チップセット「nForce」について
出典: フリー百科事典『ウィキペディア(Wikipedia)』 (2022/06/25 07:45 UTC 版)
「NVIDIA」の記事における「チップセット「nForce」について」の解説
nForce (エヌフォース) シリーズは、AMDプラットフォームで、かつてはトップシェアを誇っていたチップセットである。VIAやATIと熾烈な開発競争を繰り広げていた。欠点としてチップが高発熱であることと、サウスブリッジにやや問題を抱えていたとされたことである。なお、日本では「エヌフォース」と発音されるが、英語ではenforce(エンフォース)と同じ発音である。 2006年にATIがAMDに買収されたことで、チップセット分野では従来通りAMDと綿密に提携しているものの、グラフィックスチップ分野ではAMD(旧ATI)と競業するという複雑な様相を呈している。このように、商品によってはAMDと競業するも、互いに大きな利益関係を持っておりNVIDIAがAMD向けチップセット開発を打ち切るという事態には陥っていなかった。ただし業務提携後に開発されたAMD社製のチップセット(特にAMD 780G以降)がローエンド~ハイエンドまで広くカバーするラインナップを揃え各マザーボードメーカーが新製品を続々と発表・発売するのに対し、nForceはハイエンドチップは旧世代製品のリネームしか存在せず、期待されたグラフィック統合チップセットもAMD社製の物に比べれば性能が劣り、マザーボードもそれほど製品の数がでていなかった。
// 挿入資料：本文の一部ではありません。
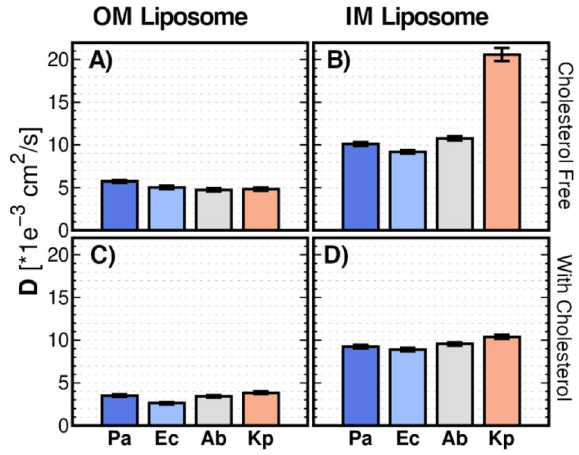
Figure 4. Diffusion Coefficient (D). Mean Diffusion coefficient from each individual molecule in: (A – B) OM and IM liposomes, respectively; (C – D) OM and IM liposomes containing cholesterol, respectively. Analysis performed on the last μs of the MD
但しIntelプラットフォーム用の同製品は、Intel Gシリーズなどの統合チップセットよりは高いパフォーマンスを持っていた。 2010年初めにチップセット部門とSOC部門を統合し、既存チップセットの出荷継続を除き、事実上、チップセット事業から撤退した。 2001年 AMDのAthlon向けのチップセット「nForce」を投入し、12月ごろから流通が始まった。 2002年 「nForce2」を投入、PC向けのドルビーサラウンドに対応した初めてのサウスブリッジ。 2003年 AMDのAthlon64およびOpteron向けのワンチップの「nForce3」を投入した。 2004年 かつてのVoodooシリーズを彷彿とさせるSLI対応のチップセット「nForce4 SLI」を投入。 2005年 インテル向けのチップセットの投入。チップセットメーカーのULiを買収すると発表。 2006年 2月21日ULiの買収を完了したと発表。 2006年 2月22日ATI社と合同研究会を開催。 2006年 6月頃、AMDの新ソケット「SocketAM2」のCPUの発売に合わせ、「nForce 550」「同570 Ultra」「同570 SLI」「同590 SLI」を投入。 2006年 11月、「GeForce 8800シリーズ」と同時に、「nForce 680i SLI」「同680a SLI」(ただし12月初旬発表の「Quad-FXプラットフォーム」では680aノースブリッジを二つ搭載。)「同650i SLI/Ultra」「同650a SLI/Ultra」を発表、投入。(注、この系統の「i」「a」はそれぞれ「インテル」「AMD」を表す) 2007年 12月17日(米国現地時間)nForce700iシリーズを発表、780iにおいては3枚のGeForce 8800 Ultra/GTXを用いた3-way SLIをPCI Express 2.0 x16でサポートしている。チップセットはSPP,MCP,nForce200の3枚構成となっている。 2008年 1月、AMD向けチップセットとして「nForce700aシリーズ」、及び「GeForce 8200」「GeForce 8300」を発表。チップセットには同社で初となるHybrid SLIを搭載することを正式発表。同年3月に各社から正式発売された。 2006年初頭に台湾の老舗チップセットメーカーULiの買収を行った。それによりULiはNVIDIAのアジア方面の営業担当として機能している。ULiはチップセットとしてのみならず、チップセットの構成要素であるサウスブリッジ単体でも他のメーカーに供与するという実績を持っている。NVIDIAは旧ULiの製品の需要家向けに、ULiブランドの継続とその製品の供給を、買収後も続けている(2007年11月、ASRockよりM1695+nForce3 250のマザーボードが発表されている)。そのULiのサウスブリッジが多く利用される一つにATIのチップセットがある。ATIのサウスブリッジは評価が良くないことからULiのサウスブリッジが代用されることが多い。ATIはGPUならびにチップセット市場でNVIDIAと競合している企業である。上記で述べたようにNVIDIA自身もサウスブリッジに問題を抱えていたとされ、ULiの技術を欲していたとも考えられた。 なお、NVIDIAは過去にULiの前身であるALiと共同でALADDiN-TNT2 (RIVA TNT2-M64相当) というグラフィック統合チップセットを開発したことがある。